Feedburner Clears Things Up

See I knew I was smart to wait on this. Eric Lunt, the CTO of FeedBurner commented on my last entry on this and pointed me to this page from FeedBurner’s Burning Questions blog:

Since we launched the Feed Awareness API, many publishers have taken advantage of this capbility in order to allow third party applications to promote popular feeds, feeds whose subscriber numbers are growing, and other interesting analytical trends.

Now that the API has been available for a while, it’s worth clarifying a couple of items, both for ourselves and our publishers. First of all, if you enable the Awareness API for your feed, then the number of subscribers to your feed becomes a number that is accessible to third parties for inclusion in popular feed lists and other awareness and attention tracking directories.
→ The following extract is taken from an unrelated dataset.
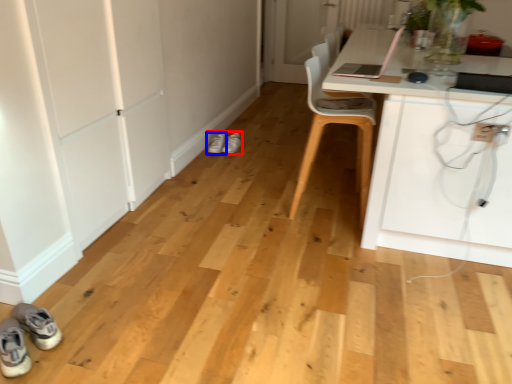
Question: Which object appears farthest to the camera in this image, footwear (highlighted by a red box) or footwear (highlighted by a blue box)?

Choices:
 (A) footwear
 (B) footwear

Answer: (A)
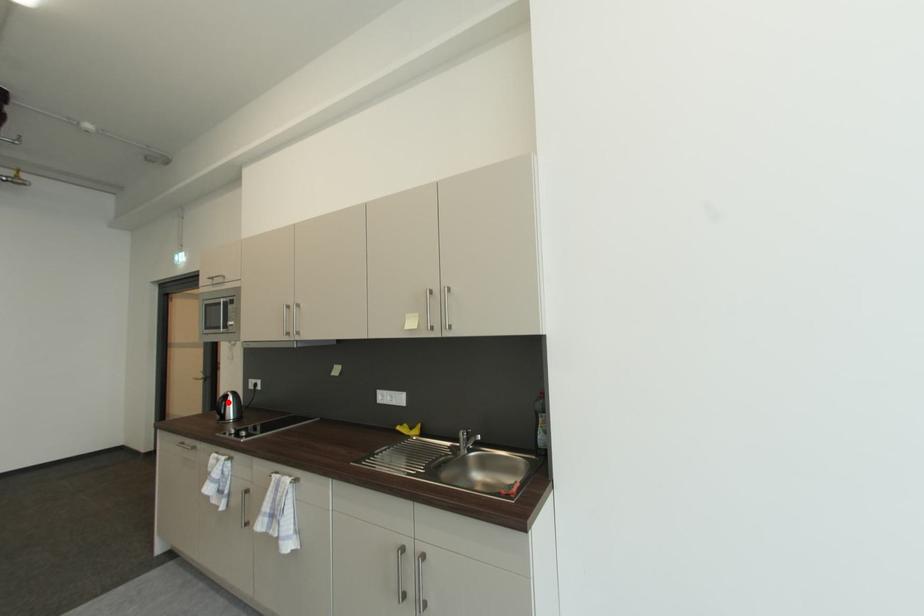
In the “Publicize” section of FeedBurner, you can toggle the Awareness capability on and off. Activating the awareness API makes your feed subscription numbers publicly available, as we put no restrictions on what services are allowed to leverage the API. It’s an open API.

Secondly, although feeds with the Awareness API enabled are making their subscriber data publicly available, going forward we will not comment on any individual feed metrics, whether or not those metrics are already available on other websites, unless the publisher has requested that we mention the numbers in some context. Recently, in a couple of interviews, we have discussed publicly available Feed Awareness metrics, and it is clear that in some cases, misunderstandings about the public nature of the API has led to publisher and subscriber concern about our comments vis a vis a particular feed’s popularity. The easy solution to this is to simply eliminate all public commentary about individual feed metrics, regardless of whether or not that data is already accessible.
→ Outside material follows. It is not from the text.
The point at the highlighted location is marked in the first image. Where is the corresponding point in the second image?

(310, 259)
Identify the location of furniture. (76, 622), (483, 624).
We have always been very clear that we are here to serve publishers. We will make very clear on the “Publicize” page that activating the Awareness API makes your feed data available to third parties.

I fee a little better about this situation now. Leo Laporte has also posted an update on his side of the situation now as well over at the TWIT Web site. The fact that the people at FeedBurner would go out of their way to make this clear and known to me is proof enough that I should stay with them. So no more worries about changing feeds.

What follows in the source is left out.